== Job ==
Copy every line of the records below that holds the word "датасетов".
•••••
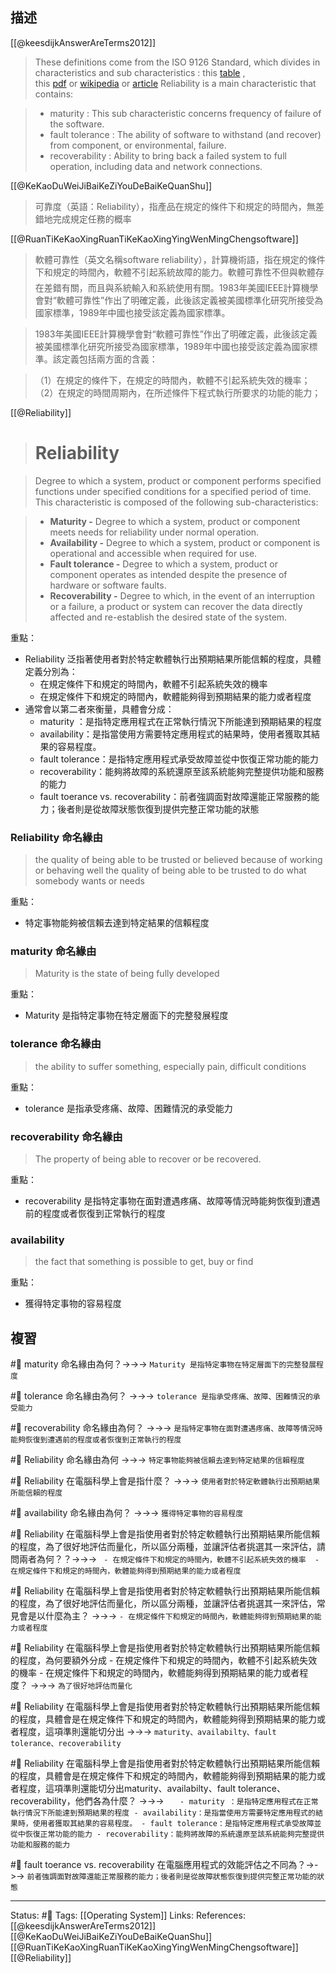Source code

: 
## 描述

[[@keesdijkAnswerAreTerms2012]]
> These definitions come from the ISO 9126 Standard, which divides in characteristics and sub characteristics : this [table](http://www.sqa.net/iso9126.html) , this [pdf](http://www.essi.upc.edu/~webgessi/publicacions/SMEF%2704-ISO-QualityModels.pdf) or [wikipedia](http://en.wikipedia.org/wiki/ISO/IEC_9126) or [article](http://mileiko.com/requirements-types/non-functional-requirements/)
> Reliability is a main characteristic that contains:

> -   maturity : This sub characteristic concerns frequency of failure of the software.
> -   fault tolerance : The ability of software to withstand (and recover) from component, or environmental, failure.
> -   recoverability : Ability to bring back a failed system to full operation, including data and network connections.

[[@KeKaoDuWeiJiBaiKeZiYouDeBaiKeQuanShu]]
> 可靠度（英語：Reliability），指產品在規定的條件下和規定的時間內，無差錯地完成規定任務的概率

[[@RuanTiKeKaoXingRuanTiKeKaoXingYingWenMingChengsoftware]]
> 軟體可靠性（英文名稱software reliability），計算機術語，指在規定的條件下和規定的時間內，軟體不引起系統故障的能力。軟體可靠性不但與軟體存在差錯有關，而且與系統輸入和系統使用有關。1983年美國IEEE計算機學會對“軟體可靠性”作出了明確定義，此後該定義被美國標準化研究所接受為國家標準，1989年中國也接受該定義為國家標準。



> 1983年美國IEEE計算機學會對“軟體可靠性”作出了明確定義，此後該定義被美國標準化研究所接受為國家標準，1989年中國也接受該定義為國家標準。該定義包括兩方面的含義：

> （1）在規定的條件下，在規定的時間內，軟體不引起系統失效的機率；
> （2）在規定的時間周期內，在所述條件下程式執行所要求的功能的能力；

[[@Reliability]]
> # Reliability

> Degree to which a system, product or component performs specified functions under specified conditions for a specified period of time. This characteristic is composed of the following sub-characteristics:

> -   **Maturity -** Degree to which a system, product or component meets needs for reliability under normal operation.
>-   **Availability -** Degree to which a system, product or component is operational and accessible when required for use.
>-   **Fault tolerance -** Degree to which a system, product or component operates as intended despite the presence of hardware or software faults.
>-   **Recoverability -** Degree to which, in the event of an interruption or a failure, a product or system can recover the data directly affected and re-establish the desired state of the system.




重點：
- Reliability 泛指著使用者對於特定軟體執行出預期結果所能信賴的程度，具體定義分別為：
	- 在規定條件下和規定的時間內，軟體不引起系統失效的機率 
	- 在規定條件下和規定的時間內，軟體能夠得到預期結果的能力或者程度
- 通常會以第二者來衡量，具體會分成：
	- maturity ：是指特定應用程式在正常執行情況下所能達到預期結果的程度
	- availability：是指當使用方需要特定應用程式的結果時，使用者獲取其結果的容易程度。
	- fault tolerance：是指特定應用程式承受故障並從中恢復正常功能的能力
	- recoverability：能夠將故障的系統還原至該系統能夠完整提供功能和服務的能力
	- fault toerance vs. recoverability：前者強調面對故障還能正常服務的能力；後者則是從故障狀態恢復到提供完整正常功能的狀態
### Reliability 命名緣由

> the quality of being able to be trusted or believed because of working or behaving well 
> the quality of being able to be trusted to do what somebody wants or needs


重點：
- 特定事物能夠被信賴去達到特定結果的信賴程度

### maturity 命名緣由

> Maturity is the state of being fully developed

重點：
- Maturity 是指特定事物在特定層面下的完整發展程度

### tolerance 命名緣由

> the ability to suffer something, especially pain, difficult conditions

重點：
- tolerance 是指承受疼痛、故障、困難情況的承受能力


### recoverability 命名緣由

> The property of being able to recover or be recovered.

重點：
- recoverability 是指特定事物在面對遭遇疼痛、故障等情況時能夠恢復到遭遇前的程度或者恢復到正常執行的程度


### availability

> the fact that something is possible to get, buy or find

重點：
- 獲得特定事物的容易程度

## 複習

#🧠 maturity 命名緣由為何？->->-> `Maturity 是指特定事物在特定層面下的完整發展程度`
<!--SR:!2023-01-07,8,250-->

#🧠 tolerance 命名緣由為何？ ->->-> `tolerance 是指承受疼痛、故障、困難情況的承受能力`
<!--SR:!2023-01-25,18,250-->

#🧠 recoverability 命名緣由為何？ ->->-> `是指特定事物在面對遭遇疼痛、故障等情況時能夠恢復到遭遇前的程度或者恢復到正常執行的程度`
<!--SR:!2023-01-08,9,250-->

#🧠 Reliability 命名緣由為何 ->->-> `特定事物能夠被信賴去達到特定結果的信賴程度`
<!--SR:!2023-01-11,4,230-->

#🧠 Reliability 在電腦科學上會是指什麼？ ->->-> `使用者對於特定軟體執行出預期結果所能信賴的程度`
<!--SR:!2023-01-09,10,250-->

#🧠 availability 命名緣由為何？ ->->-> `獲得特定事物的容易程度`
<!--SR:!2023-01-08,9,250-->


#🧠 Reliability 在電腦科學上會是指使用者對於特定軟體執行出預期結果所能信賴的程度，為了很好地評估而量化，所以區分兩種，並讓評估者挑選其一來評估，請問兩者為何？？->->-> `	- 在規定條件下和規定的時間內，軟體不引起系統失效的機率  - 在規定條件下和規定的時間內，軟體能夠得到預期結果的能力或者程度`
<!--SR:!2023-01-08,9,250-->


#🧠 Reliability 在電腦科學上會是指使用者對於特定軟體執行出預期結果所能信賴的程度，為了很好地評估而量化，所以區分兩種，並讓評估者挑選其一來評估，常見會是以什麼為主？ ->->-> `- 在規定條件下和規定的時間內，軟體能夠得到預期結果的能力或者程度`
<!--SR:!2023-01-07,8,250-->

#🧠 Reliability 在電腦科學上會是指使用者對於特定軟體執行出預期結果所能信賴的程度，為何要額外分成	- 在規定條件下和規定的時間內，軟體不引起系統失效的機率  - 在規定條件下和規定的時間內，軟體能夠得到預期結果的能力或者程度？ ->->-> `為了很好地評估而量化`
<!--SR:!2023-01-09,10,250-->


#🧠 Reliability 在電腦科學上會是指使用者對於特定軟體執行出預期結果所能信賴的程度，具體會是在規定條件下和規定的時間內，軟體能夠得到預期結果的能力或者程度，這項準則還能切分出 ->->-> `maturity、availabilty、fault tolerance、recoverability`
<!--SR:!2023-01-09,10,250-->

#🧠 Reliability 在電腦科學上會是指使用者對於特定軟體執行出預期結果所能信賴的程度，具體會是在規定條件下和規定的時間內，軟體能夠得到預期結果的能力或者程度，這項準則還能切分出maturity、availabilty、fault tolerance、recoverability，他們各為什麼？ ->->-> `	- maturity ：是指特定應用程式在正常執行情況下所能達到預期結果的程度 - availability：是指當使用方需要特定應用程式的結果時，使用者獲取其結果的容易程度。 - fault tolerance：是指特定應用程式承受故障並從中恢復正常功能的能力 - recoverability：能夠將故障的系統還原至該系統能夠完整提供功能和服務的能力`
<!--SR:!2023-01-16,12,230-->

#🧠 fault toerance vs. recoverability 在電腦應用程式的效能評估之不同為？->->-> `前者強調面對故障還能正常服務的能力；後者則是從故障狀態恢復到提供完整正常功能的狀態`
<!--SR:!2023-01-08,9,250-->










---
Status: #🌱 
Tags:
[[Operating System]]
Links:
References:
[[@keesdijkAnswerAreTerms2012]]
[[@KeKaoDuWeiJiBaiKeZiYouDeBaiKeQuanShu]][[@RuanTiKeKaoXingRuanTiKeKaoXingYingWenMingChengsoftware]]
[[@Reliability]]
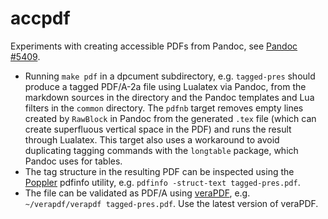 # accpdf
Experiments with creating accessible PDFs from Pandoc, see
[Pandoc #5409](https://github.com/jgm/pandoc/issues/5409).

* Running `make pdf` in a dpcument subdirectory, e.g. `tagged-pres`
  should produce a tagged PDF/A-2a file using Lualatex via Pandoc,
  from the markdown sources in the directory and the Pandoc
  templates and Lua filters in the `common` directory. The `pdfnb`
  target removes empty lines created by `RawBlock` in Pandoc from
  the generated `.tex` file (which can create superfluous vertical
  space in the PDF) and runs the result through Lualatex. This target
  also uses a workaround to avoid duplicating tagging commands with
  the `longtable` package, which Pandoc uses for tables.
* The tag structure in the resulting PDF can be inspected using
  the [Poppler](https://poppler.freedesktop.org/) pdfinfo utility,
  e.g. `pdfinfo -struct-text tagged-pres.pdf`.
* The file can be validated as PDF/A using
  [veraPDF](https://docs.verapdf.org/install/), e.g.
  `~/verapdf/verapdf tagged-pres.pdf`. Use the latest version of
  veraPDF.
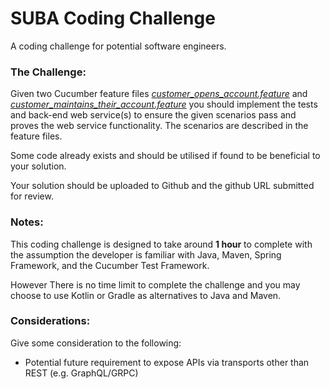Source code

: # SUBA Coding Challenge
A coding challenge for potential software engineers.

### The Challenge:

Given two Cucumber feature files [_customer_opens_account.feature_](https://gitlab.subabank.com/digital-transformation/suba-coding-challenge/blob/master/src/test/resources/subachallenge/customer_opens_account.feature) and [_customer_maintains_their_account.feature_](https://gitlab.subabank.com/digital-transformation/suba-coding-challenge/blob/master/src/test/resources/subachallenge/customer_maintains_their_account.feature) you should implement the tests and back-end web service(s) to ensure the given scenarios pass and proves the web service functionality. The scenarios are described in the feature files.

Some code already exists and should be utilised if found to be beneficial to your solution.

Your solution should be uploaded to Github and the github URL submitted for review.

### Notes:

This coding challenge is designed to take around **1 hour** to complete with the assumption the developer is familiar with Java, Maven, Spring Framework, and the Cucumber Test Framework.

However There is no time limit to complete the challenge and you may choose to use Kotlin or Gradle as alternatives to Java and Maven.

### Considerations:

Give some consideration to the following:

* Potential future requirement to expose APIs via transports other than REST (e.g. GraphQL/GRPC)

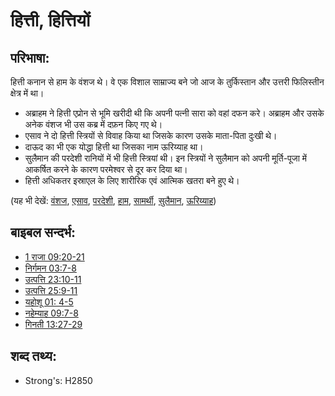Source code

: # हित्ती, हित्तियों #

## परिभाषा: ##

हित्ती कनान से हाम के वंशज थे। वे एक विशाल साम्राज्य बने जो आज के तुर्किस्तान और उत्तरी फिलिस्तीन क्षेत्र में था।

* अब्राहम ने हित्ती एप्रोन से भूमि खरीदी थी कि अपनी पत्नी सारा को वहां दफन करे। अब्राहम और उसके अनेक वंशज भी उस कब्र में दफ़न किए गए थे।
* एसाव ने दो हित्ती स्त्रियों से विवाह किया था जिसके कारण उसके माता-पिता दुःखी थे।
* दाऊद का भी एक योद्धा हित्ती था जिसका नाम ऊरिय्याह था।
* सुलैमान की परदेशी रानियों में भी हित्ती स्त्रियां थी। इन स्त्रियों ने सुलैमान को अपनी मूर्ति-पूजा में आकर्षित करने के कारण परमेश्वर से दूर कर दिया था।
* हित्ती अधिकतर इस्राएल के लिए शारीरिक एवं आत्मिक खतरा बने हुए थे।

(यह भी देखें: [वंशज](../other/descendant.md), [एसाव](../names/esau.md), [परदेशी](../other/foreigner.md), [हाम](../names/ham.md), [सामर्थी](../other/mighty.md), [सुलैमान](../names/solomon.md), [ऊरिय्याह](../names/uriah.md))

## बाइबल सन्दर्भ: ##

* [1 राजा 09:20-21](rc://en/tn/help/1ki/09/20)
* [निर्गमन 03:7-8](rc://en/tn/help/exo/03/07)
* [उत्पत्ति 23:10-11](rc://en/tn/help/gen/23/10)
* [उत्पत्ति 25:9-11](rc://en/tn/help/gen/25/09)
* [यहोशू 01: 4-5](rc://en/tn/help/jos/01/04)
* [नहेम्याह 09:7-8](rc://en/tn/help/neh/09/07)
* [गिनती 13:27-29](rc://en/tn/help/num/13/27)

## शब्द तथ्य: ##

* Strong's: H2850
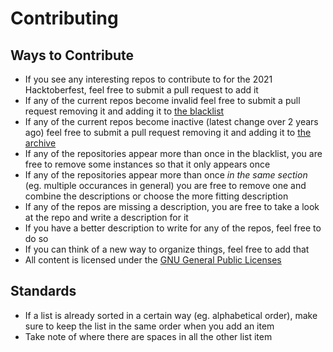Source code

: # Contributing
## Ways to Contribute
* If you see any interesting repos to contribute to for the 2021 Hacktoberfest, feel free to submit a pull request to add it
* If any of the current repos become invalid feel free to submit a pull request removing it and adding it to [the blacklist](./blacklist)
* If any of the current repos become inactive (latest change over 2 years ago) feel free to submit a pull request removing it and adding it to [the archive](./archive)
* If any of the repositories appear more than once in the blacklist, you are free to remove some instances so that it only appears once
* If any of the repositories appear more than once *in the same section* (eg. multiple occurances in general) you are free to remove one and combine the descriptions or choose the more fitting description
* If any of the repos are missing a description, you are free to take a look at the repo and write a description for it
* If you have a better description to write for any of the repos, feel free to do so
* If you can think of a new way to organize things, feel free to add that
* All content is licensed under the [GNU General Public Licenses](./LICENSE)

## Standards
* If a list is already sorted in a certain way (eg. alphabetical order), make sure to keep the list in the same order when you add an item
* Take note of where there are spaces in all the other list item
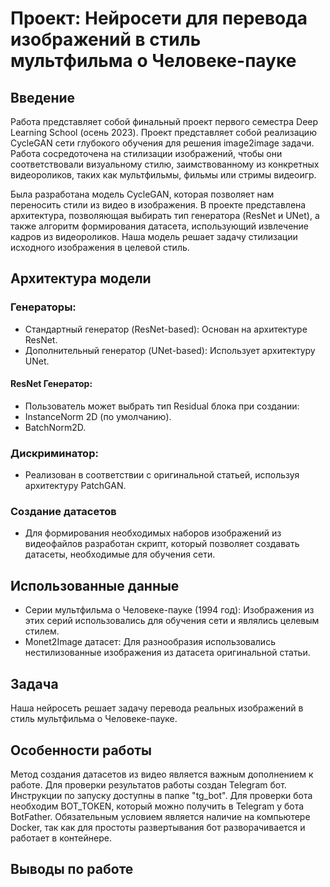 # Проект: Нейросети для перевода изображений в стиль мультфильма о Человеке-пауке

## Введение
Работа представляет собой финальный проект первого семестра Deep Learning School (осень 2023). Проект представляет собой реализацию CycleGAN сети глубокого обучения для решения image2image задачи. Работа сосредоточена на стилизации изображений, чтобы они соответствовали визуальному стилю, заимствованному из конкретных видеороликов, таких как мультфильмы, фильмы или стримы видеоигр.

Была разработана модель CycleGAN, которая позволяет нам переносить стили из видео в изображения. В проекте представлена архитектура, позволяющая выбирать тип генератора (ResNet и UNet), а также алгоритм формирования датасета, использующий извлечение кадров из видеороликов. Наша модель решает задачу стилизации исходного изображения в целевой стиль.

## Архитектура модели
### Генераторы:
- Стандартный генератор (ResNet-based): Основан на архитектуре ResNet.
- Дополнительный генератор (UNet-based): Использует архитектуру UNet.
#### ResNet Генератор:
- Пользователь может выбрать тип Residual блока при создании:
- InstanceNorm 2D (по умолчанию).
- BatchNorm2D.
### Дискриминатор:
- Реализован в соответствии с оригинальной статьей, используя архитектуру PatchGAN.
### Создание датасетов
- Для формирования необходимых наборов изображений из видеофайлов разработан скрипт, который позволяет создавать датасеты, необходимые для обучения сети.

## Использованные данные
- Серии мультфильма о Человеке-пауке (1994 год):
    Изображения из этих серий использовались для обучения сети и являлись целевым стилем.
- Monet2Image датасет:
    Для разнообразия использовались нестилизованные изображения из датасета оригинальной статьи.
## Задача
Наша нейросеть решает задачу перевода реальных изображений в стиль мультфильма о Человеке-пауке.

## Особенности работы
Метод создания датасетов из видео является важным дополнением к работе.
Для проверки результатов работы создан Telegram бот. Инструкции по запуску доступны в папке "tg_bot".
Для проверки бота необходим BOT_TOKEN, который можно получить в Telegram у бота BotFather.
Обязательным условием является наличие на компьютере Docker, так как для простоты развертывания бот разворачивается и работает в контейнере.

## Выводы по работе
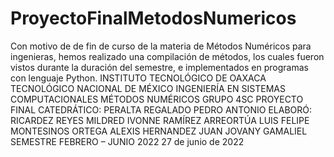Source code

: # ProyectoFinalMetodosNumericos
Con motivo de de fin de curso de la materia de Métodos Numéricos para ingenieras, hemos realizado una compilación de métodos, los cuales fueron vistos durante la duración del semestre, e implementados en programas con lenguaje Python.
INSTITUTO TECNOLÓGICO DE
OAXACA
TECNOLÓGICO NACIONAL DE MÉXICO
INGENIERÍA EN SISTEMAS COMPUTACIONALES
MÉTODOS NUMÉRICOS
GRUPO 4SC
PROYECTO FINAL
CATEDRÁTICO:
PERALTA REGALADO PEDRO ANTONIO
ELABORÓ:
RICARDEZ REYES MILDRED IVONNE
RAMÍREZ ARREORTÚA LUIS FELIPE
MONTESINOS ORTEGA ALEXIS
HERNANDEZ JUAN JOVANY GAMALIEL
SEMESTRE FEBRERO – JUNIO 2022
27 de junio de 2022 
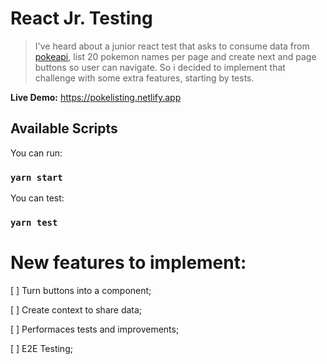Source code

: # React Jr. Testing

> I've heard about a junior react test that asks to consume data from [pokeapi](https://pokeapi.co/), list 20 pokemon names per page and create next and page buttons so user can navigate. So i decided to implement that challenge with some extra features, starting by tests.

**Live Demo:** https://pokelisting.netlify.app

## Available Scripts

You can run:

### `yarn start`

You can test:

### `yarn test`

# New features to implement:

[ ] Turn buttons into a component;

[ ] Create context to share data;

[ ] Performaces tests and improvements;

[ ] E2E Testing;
•••••
== Task result ==
### Создание датасетов
Метод создания датасетов из видео является важным дополнением к работе.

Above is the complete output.